**Exercise brief:**
In the records, find every line with the word "flex" and copy it out.

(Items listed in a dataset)

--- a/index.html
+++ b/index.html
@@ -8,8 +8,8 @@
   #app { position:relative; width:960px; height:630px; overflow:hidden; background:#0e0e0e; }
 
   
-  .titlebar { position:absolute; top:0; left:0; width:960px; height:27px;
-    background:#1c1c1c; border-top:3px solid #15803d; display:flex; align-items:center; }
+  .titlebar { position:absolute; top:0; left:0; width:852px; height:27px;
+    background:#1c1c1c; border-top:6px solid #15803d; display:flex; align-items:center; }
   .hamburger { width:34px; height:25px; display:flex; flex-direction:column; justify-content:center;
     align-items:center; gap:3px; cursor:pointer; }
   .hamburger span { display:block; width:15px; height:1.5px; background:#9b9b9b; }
--
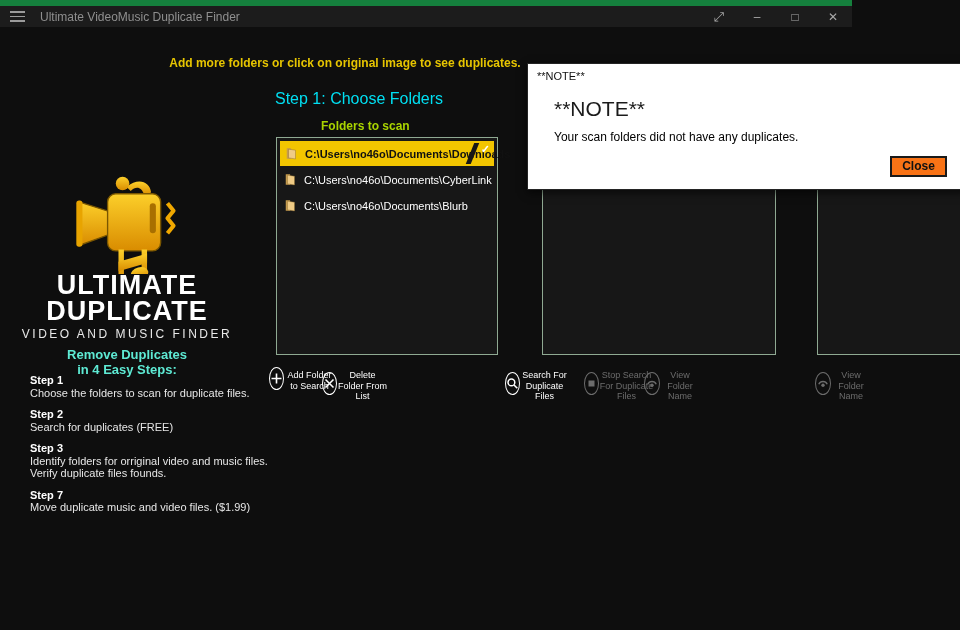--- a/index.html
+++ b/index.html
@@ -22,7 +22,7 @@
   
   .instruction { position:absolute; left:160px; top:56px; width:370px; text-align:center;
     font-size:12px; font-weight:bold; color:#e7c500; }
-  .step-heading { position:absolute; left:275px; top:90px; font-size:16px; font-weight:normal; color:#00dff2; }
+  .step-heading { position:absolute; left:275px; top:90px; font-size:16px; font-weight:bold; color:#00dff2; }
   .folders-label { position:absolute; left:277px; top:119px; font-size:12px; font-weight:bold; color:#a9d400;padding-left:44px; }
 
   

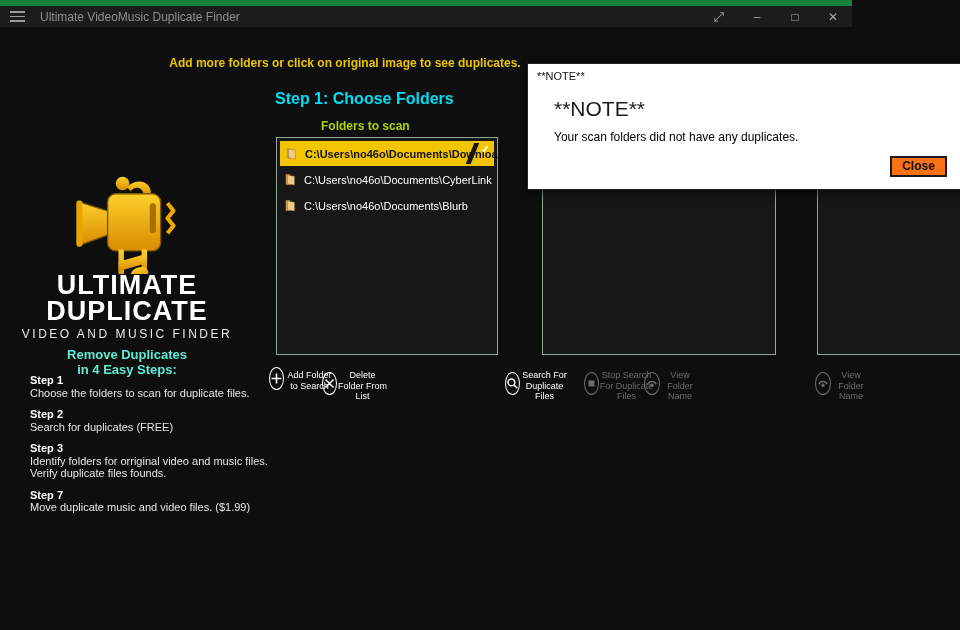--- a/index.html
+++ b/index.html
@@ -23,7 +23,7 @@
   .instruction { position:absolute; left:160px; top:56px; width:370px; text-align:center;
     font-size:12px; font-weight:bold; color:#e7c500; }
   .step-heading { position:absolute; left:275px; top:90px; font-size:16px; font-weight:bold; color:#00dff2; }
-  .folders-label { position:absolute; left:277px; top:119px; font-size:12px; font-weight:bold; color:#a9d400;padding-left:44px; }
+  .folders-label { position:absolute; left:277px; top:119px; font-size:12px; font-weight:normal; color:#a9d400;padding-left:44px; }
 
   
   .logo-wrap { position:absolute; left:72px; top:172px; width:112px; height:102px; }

**Answer for the task:**
-    background:#1c1c1c; border-top:3px solid #15803d; display:flex; align-items:center; }
+    background:#1c1c1c; border-top:6px solid #15803d; display:flex; align-items:center; }
   .hamburger { width:34px; height:25px; display:flex; flex-direction:column; justify-content:center;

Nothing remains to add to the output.